◆ **Try it**:
Your answer should be the complete data, copied exactly.
- Opening Delimiter -
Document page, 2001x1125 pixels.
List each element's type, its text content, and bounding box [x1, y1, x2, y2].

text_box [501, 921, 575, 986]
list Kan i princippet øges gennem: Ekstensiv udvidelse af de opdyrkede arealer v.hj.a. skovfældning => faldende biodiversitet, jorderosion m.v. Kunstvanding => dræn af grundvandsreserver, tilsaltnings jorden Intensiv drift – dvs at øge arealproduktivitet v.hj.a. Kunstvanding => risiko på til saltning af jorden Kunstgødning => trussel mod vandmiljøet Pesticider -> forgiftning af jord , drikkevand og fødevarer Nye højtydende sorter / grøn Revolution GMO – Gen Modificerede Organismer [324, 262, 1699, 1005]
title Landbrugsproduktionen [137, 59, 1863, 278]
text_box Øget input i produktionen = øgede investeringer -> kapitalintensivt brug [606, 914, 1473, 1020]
- Closing Delimiter -
◆ **Written response**:
Document page, 2001x1125 pixels.
List each element's type, its text content, and bounding box [x1, y1, x2, y2].

text_box [501, 921, 575, 986]
list Kan i princippet øges gennem: Ekstensiv udvidelse af de opdyrkede arealer v.hj.a. skovfældning => faldende biodiversitet, jorderosion m.v. Kunstvanding => dræn af grundvandsreserver, tilsaltnings jorden Intensiv drift – dvs at øge arealproduktivitet v.hj.a. Kunstvanding => risiko på til saltning af jorden Kunstgødning => trussel mod vandmiljøet Pesticider -> forgiftning af jord , drikkevand og fødevarer Nye højtydende sorter / grøn Revolution GMO – Gen Modificerede Organismer [324, 262, 1699, 1005]
title Landbrugsproduktionen [137, 59, 1863, 278]
text_box Øget input i produktionen = øgede investeringer -> kapitalintensivt brug [606, 914, 1473, 1020]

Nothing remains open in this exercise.